Final answer:
To find the distance between the two hikers who took different paths, we can use the Pythagorean theorem. The first hiker traveled 2 miles east and 1 mile north, while the second hiker traveled 1.5 miles west and then 3 miles south. By applying the Pythagorean theorem to both paths, we can calculate the distance between the two hikers.
Step-by-step explanation:
To find the distance between the two hikers, we need to use the Pythagorean theorem. Let's consider the first hiker's path as a right triangle with the 2-mile east side as the adjacent side and the 1-mile north side as the opposite side. The hypotenuse of this triangle represents the distance traveled by the first hiker.
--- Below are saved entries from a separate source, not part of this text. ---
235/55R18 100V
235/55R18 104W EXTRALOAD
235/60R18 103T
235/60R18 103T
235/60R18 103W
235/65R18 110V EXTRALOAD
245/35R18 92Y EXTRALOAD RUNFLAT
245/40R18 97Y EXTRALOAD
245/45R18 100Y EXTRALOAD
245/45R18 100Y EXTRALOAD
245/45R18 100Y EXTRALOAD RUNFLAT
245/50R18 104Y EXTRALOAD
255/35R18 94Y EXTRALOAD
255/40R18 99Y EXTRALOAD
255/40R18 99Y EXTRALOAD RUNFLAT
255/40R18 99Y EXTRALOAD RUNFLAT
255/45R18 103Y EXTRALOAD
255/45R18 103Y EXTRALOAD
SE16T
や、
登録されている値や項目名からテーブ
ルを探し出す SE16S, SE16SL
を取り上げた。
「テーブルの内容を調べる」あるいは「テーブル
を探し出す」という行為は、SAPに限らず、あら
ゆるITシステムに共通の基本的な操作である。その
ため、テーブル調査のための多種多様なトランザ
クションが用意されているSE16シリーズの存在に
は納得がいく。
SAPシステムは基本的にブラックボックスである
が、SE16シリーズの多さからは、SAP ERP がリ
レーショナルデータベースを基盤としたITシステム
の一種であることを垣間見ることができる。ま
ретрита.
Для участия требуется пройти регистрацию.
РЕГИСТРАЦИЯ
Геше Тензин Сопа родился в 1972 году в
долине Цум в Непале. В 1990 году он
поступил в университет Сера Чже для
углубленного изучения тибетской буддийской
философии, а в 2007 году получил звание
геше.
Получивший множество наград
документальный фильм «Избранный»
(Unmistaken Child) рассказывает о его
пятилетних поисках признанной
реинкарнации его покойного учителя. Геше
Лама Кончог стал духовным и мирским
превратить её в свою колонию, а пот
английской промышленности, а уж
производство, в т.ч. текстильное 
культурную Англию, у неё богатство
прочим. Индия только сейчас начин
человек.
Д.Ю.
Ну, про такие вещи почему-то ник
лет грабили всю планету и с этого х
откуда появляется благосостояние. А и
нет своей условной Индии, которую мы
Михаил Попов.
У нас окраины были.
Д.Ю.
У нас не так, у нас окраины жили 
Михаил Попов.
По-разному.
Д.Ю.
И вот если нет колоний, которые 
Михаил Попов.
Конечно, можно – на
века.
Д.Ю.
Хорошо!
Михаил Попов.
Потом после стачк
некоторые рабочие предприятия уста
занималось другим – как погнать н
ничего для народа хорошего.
Using the Pythagorean theorem, we can calculate the length of the hypotenuse as follows:
Distance = sqrt((2^2) + (1^2)) = sqrt(4 + 1) = sqrt(5)
Similarly, for the second hiker's path, we can consider it as a right triangle with the 1.5-mile west side as the adjacent side and the 3-mile south side as the opposite side. Applying the Pythagorean theorem, we can find the length of the hypotenuse:
Distance = sqrt((1.5^2) + (3^2)) = sqrt(2.25 + 9) = sqrt(11.25) = 3.35
Therefore, the two hikers are approximately 3.35 miles apart to the nearest hundred.